In order to determine the orientation of a carrier, in particular in order to navigate an airplane, it is known that an inertial device can be used that comprises one or more axially symmetrical vibrating sensors, each making use of a resonator possessing symmetry of order equal to or greater than 4 and implementing two degenerate modes of vibration that are identical and orthogonal, having an elastic line that possesses periodicity of order n relative to the axis of symmetry, i.e. an elastic line having n times the same vibration pattern over one revolution around the axis of symmetry. In particular, it is known to use sensors of order 2 such as hemispherical bell vibrating sensors including an appropriate number of electrodes, or quapasons for which the vibration orientations of the two modes are not geometrically orthogonal but are modally orthogonal, i.e. modally offset by π.
It is also known that an axially symmetrical vibrating sensor is adapted to operate in free gyro mode or in rate gyro mode. In free gyro mode the vibration is sustained, but its position is left free; when the orientation of the carrier varies, the position of the vibration relative to its base is representative of the angle through which the carrier has turned.
In rate gyro mode, the vibration is sustained and its position relative to its base is kept constant by delivering suitable electronic commands; the values of said commands are then representative of the speed or rate of rotation of the carrier in inertial space.

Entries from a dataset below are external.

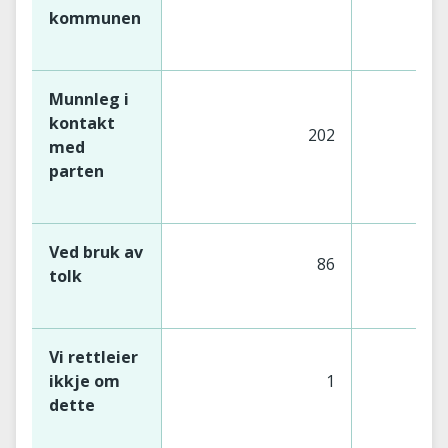
kommunen
Munnleg i
kontakt
202
med
parten
Ved bruk av
86
tolk
Vi rettleier
ikkje om
1
dette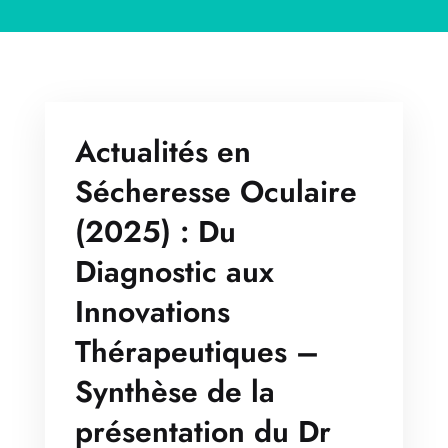
Actualités en
Sécheresse Oculaire
(2025) : Du
Diagnostic aux
Innovations
Thérapeutiques –
Synthèse de la
présentation du Dr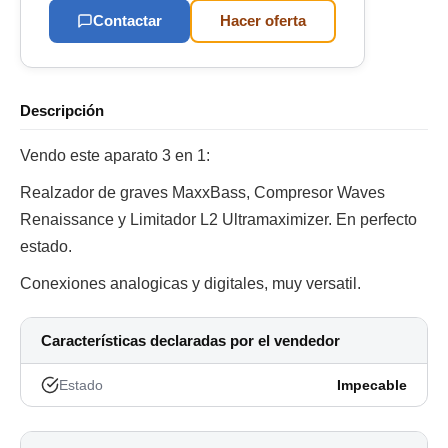
Contactar
Hacer oferta
Descripción
Vendo este aparato 3 en 1:
Realzador de graves MaxxBass, Compresor Waves
Renaissance y Limitador L2 Ultramaximizer. En perfecto
estado.
Conexiones analogicas y digitales, muy versatil.
Características declaradas por el vendedor
Estado
Impecable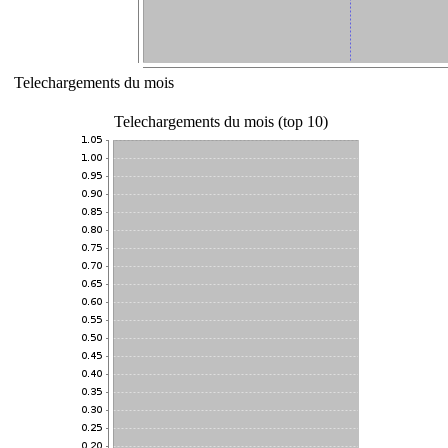
Telechargements du mois
Telechargements du mois (top 10)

It is also known that vibrating gyros present a drift error that is manifested when the gyro is operating in free gyro mode by variation in the position of the vibration even when the carrier is not subject to any rotation. This drift has two components, a constant component, which for a hemispherical resonant gyro is of the order of a few hundredths of a degree per hour, and a component known as alternating drift that is made up of harmonics, mainly a harmonic having the same order n as the vibrating sensor and a harmonic of order twice that of the vibrating sensor, depending on the position of the vibration. With a hemispherical resonator gyro, the harmonic of order n gives rise to a drift error of the order of one degree of per hour and the harmonic of the order 2n gives rise to a drift error of the order of one-tenth of a degree per hour.
It is known to calibrate gyros in a workshop and to draw up correction tables that can be applied while the gyro is in use. Nevertheless, drift error is not only a function of the position of the vibration, but also a function of ambient temperature and of the aging of the gyro. In practice, possibilities for correction are therefore limited.